EXERCISE INSTRUCTIONS: In your copy of the listing below, reproduce each word exactly and include no pictures.

DATA SECTION:

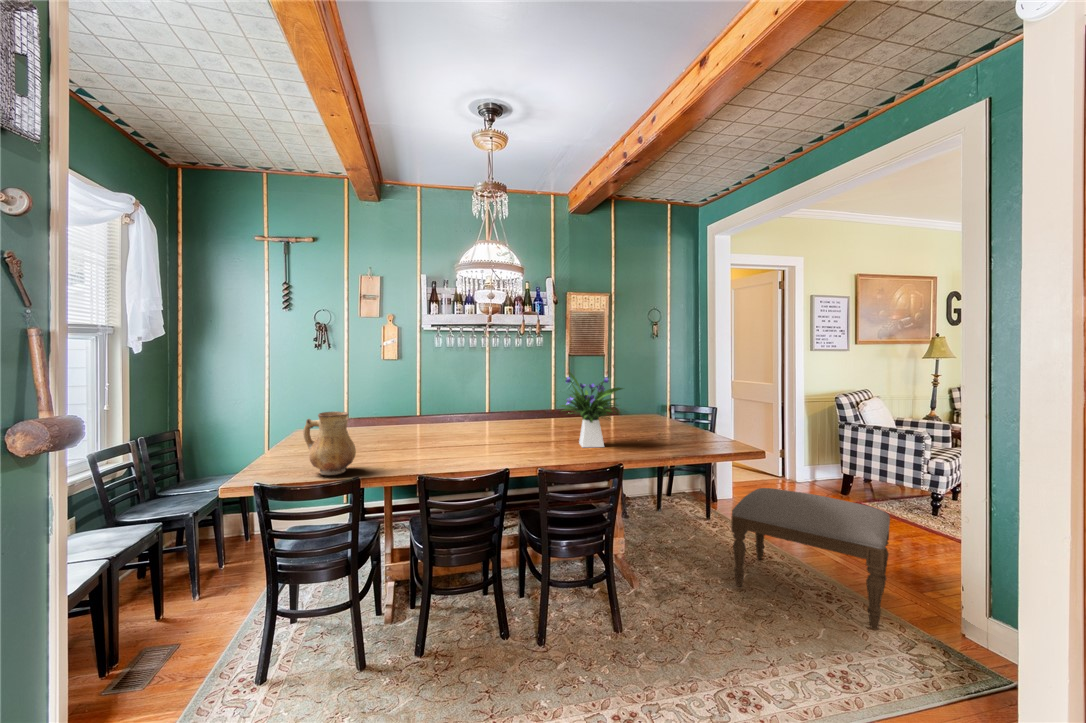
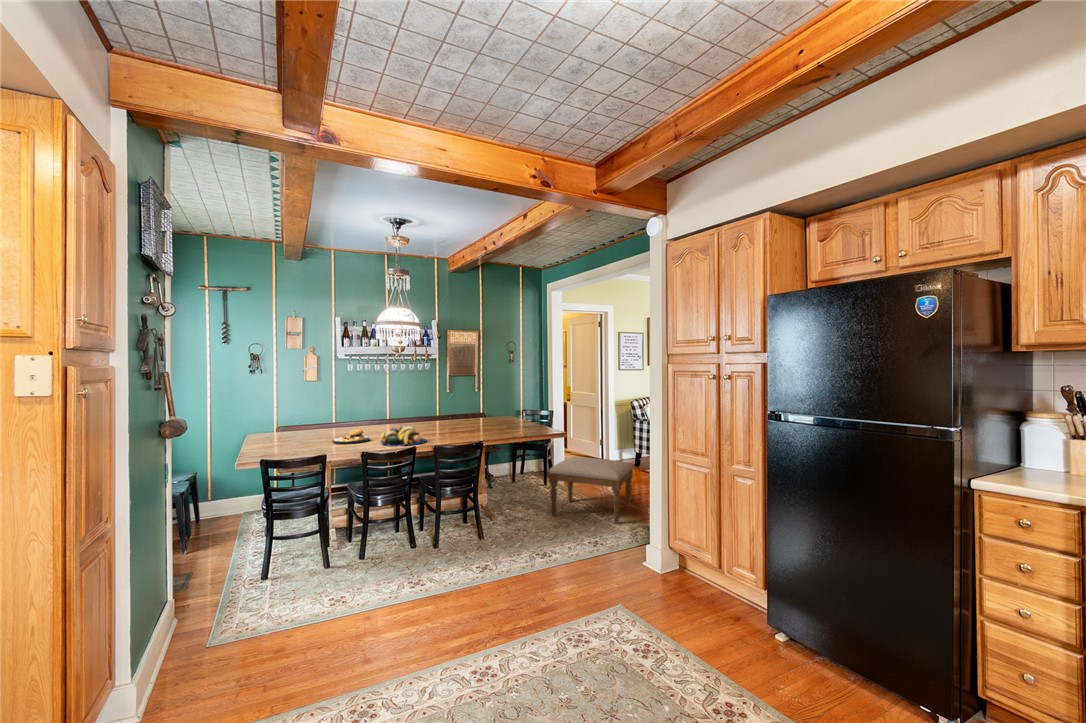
flower arrangement: present [561,372,623,447] -> none [441,390,485,436]
ceramic pitcher: present [303,411,356,475] -> none [288,417,321,455]
plate: none [389,421,444,454] -> present [332,429,369,444]
fruit bowl: none [456,428,529,466] -> present [380,425,426,446]

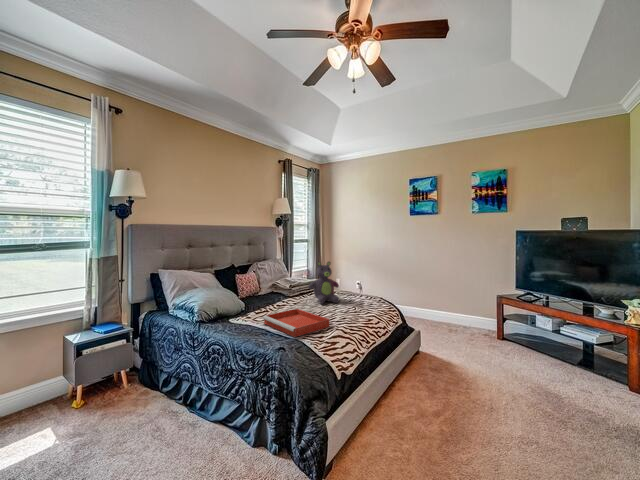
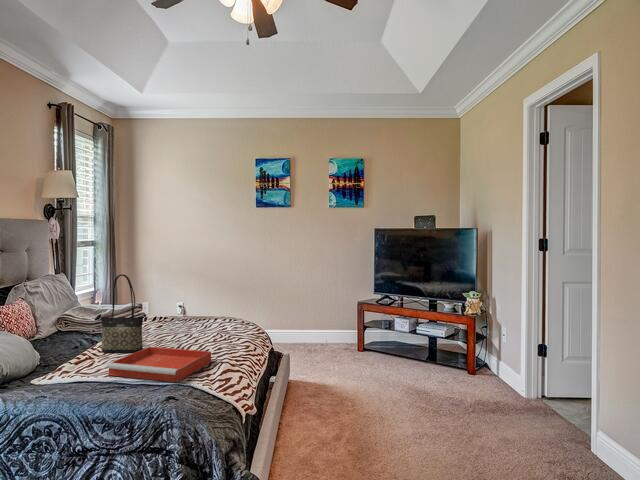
tote bag: none [275,259,297,311] -> present [101,274,143,353]
stuffed bear: present [308,262,339,304] -> none [148,274,198,336]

OUTPUT FOR THIS TASK:
flower arrangement: present [561,372,623,447] -> none [441,390,485,436]
ceramic pitcher: present [303,411,356,475] -> none [288,417,321,455]
plate: none [389,421,444,454] -> present [332,429,369,444]
fruit bowl: none [456,428,529,466] -> present [380,425,426,446]

tote bag: none [275,259,297,311] -> present [101,274,143,353]
stuffed bear: present [308,262,339,304] -> none [148,274,198,336]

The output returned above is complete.